- ASSIGNED TASK -
Filter out all lines without the word "تماس" from the data below, please, and copy the rest.

[Collected data entries]

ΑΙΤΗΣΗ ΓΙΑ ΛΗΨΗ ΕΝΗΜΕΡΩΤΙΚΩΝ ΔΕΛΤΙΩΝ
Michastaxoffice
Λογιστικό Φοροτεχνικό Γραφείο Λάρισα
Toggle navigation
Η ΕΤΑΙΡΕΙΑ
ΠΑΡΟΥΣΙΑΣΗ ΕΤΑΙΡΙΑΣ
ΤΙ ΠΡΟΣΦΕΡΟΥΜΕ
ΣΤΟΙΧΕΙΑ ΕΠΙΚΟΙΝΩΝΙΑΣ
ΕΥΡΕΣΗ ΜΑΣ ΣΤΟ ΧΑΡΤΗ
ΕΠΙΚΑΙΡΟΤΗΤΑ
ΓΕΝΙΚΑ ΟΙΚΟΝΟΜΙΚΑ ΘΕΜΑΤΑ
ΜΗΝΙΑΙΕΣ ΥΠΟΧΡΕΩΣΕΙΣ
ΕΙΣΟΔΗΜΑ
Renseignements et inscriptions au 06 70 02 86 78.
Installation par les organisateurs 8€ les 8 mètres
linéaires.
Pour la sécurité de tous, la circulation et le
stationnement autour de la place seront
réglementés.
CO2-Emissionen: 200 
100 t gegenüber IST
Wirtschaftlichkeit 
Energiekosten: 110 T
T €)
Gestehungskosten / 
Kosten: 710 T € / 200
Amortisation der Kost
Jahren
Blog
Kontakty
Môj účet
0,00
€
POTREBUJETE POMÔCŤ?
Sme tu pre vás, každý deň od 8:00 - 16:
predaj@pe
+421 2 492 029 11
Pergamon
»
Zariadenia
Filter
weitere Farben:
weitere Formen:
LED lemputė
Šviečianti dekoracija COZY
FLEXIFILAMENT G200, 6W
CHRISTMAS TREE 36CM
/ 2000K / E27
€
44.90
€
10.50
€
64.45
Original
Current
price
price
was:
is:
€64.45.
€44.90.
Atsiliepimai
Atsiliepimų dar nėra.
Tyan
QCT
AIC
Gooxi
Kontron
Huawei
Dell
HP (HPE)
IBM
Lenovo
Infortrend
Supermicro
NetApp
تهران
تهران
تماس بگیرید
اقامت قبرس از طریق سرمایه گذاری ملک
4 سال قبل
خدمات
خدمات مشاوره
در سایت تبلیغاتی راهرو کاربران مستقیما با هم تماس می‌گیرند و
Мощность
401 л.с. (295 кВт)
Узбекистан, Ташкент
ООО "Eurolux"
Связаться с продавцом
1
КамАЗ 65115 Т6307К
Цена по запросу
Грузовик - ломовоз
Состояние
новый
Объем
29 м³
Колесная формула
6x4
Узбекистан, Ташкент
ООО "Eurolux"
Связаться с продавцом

- FINISHED TASK -
تماس بگیرید
در سایت تبلیغاتی راهرو کاربران مستقیما با هم تماس می‌گیرند و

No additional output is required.